* **WHAT IS NEEDED**: Can you copy out, word for word, every line from the one containing "Monthly payment" through the end of the items, both ends included? Omit the pictures.

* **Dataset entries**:
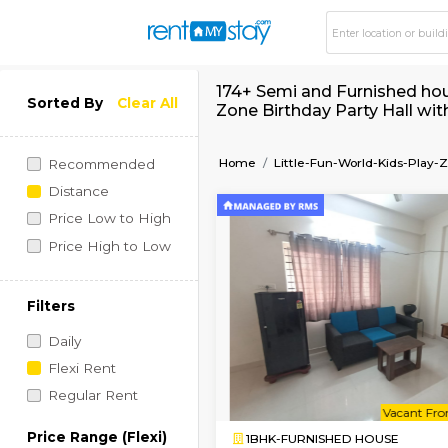
174+ Semi and Furnis
Sorted By
Clear All
Zone Birthday Party
Home
Little-Fun-World-
Recommended
Distance
Price Low to High
Price High to Low
Filters
Daily
Flexi Rent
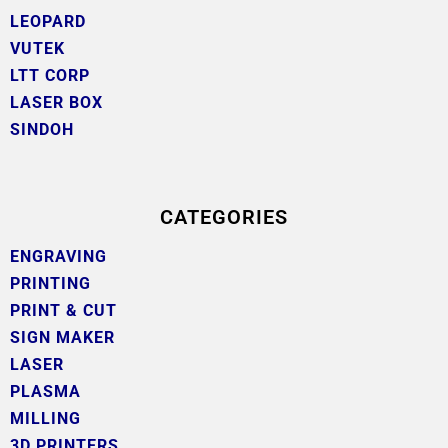
LEOPARD
VUTEK
LTT CORP
LASER BOX
SINDOH
CATEGORIES
ENGRAVING
PRINTING
PRINT & CUT
SIGN MAKER
LASER
PLASMA
MILLING
3D PRINTERS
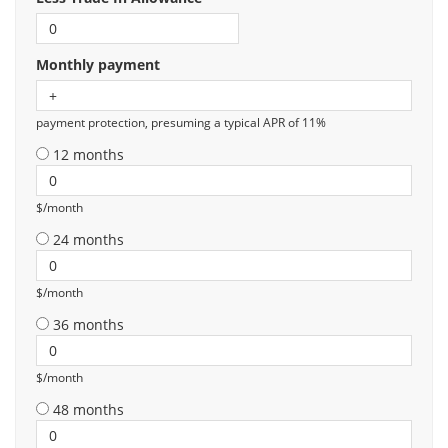
Monthly payment
payment protection, presuming a typical APR of 11%
12 months
$/month
24 months
$/month
36 months
$/month
48 months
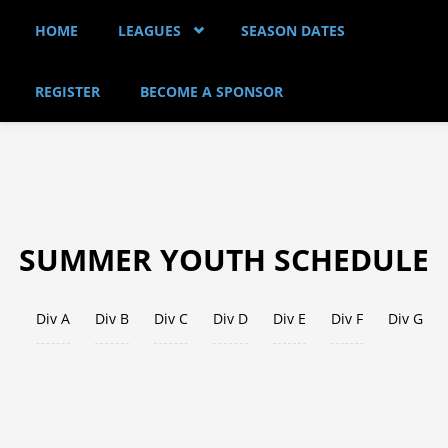
Skip to main content
HOME
LEAGUES
SEASON DATES
REGISTER
BECOME A SPONSOR
SUMMER YOUTH SCHEDULE
Div A
Div B
Div C
Div D
(active tab)
Div E
Div F
Div G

* **THE COMPLETED TASK**:
Monthly payment
payment protection, presuming a typical APR of 11%
12 months
$/month
24 months
$/month
36 months
$/month
48 months
Skip to main content
HOME
LEAGUES
SEASON DATES
REGISTER
BECOME A SPONSOR
SUMMER YOUTH SCHEDULE
Div A
Div B
Div C
Div D
(active tab)
Div E
Div F
Div G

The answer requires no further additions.